Tip: If you must have your ringtone on loud, because of work or something, then at least go into Settings > Sounds and turn off Lock Sounds and Keyboard Clicks.
Rule 3: Your phone is not an internal organ
Sounds like something you should just know, right? But you’d be surprised at the number of people who walk around with their phone in their hand, or on the desk next to them, like it’s an IV unit containing particles of social life needed to sustain every breath. Of course, at one point we’ve all realised that maybe it’s a bit rude to have a phone on the dinner table. So what do we do? We turn it over. Yep. Phone case up. Now it’s OK!

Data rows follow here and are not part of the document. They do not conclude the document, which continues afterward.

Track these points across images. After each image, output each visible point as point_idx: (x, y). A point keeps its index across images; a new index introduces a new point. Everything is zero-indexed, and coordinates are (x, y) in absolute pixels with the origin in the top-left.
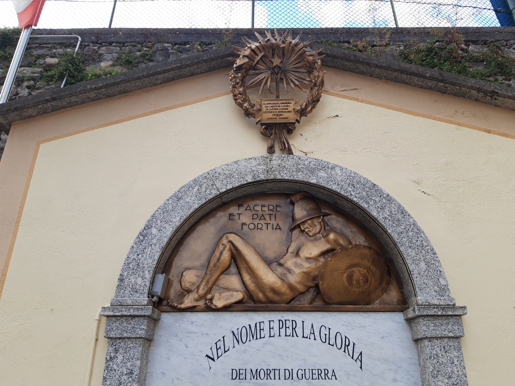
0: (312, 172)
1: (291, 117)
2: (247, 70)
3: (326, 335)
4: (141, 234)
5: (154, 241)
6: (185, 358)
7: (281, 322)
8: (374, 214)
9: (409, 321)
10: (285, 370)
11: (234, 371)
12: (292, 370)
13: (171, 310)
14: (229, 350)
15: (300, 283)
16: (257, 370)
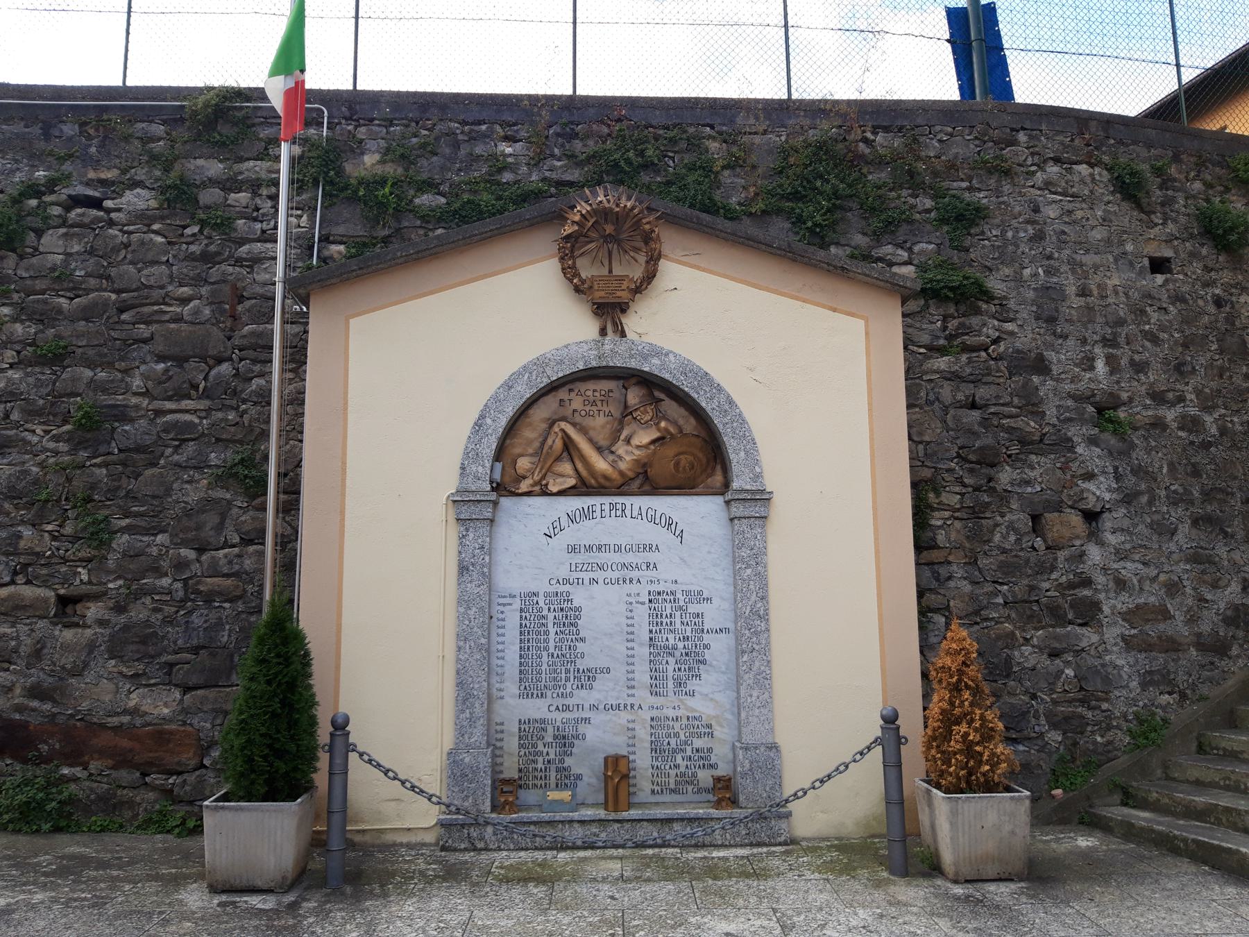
0: (645, 357)
1: (624, 295)
2: (577, 239)
4: (476, 424)
5: (490, 431)
8: (703, 404)
9: (728, 503)
15: (630, 470)
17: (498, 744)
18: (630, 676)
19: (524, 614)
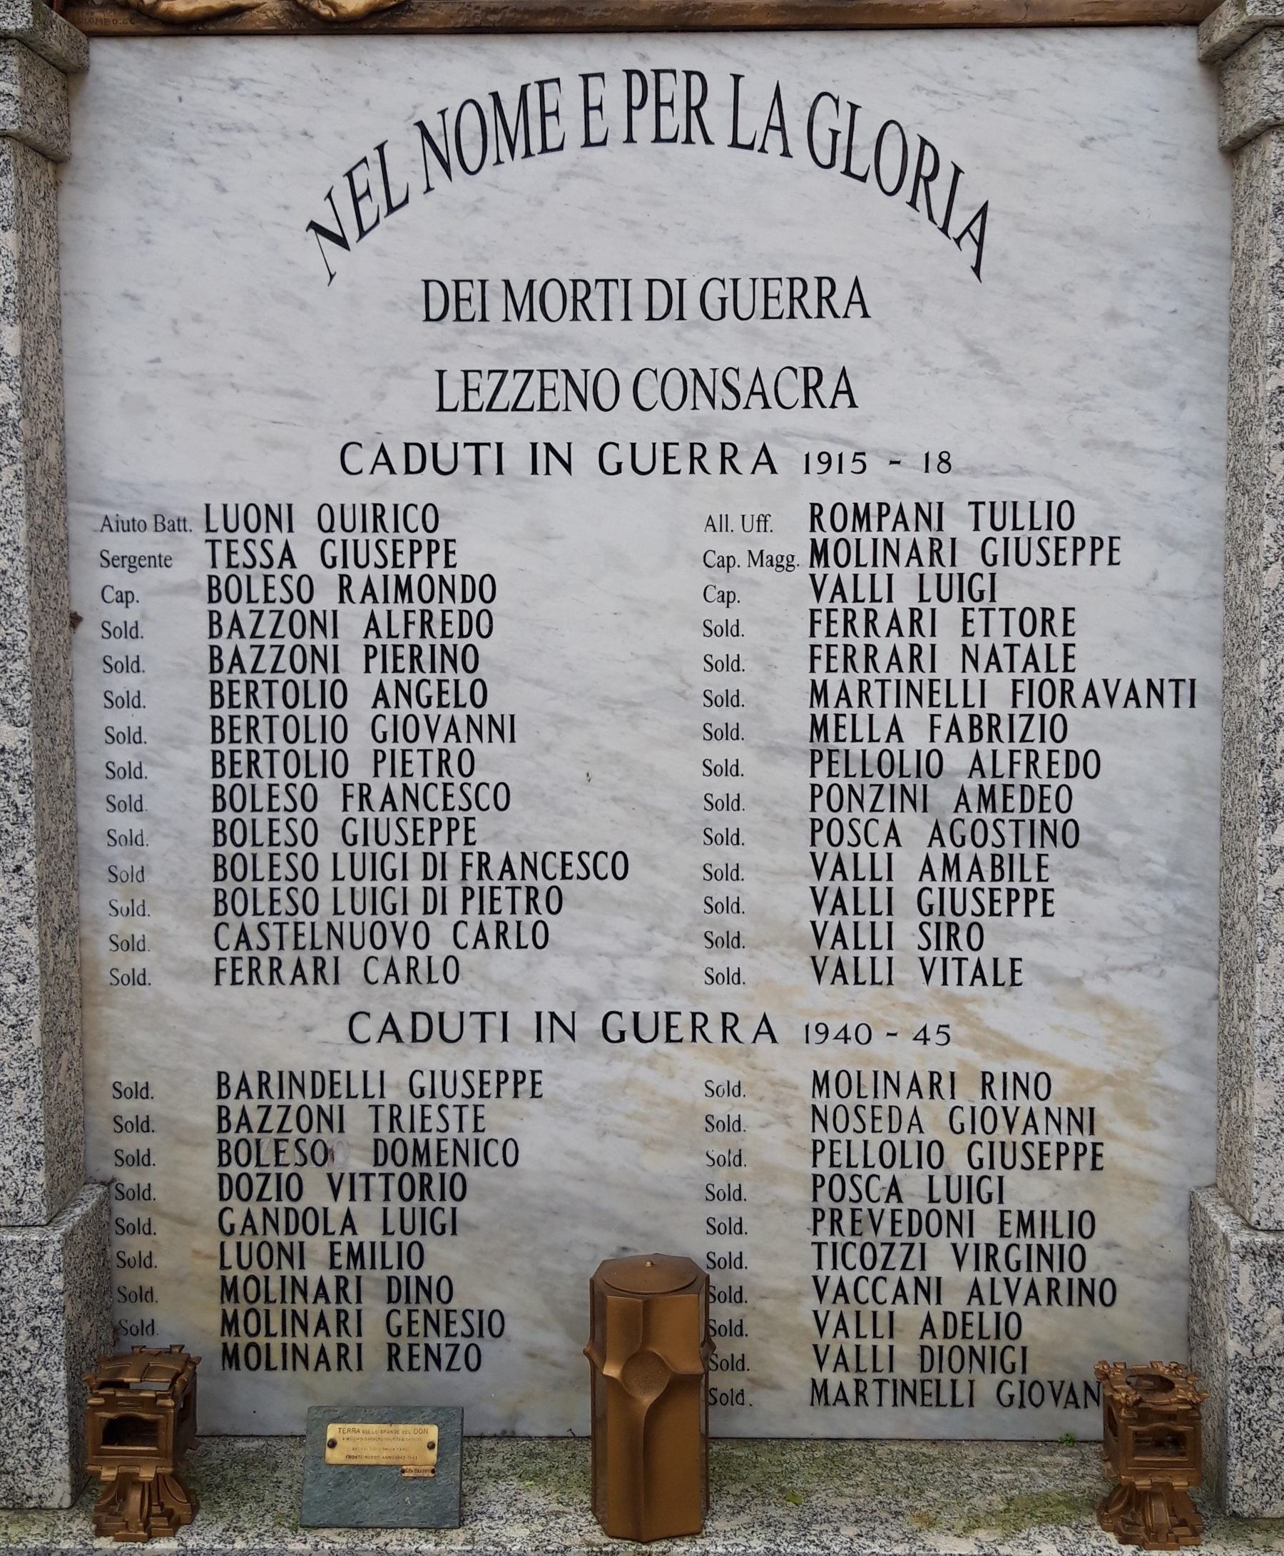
3: (835, 133)
6: (217, 234)
7: (635, 78)
10: (651, 281)
11: (435, 290)
12: (681, 281)
13: (129, 27)
14: (406, 201)
16: (531, 283)
17: (129, 1177)
18: (722, 890)
19: (226, 610)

What? No! No, that’s not OK. It’s still there, like the 2001: A Space Odyssey black monolith. Always in your field of vision. Hanging out. It’s like something from a horror film. Remember that your phone is an accessory, not a lifeline.
Tip: If you find yourself in a social interaction which is about connecting with people face-to-face (dinner, date, family time, etc.) then put your phone in your bag, your pocket, or in another room.
Rule 4: Asking for the Wi-Fi is kinda passive aggressive sometimes
Not if you’re in a cafe and obviously about to work on your bestselling novel (i.e. scroll endlessly through Reddit for ‘inspiration’). Not if you’re at an office. We’re talking like, when you’re not meant to be online. So, at a fancy restaurant. Or when you’ve gone round to a friend’s house for dinner. If the first thing you do in a social situation is ask for Wi-Fi, it kinda reads as “Heyyyy, thanks for wanting to spend time with me, but I would way, way way rather not speak to you or look at you in any way, thanks.”
Tip: Instead of asking for Wi-Fi – ask yourself whether you need it in the first place?
Rule 5: Respond. People know you’re lying
Every single day people get texts that are boring. Asking them to a party they have no interest in, or asking them about the money they owe, or asking ‘are u ok hun?’ At the time it’s tempting to think, “Pfft, nah, i’ll reply another time,” but you’re lying to yourself and everyone else. You won’t reply for two, maybe three weeks. And then you’ll go, “Heyyyy sorry just so manic these days.”
You know you lied.
They know you lied.
We all know you lied.
The blue ticks? They never lie.
And yet, we all do it, don’t we? And HATE it when our friends do it to us. So maybe it’s time to just, stop? Stop and actually reply to texts? Just a thought.
Tip: If you don’t want to go to brunch then just reply and say, “Hey thanks for the invite, but not this time, cheers bud,” and watch the respect amongst your peers soar to new heights.
No more excuses, OK? Hopefully these phone etiquette tips will actually help you in your quest to be a better person. Good luck.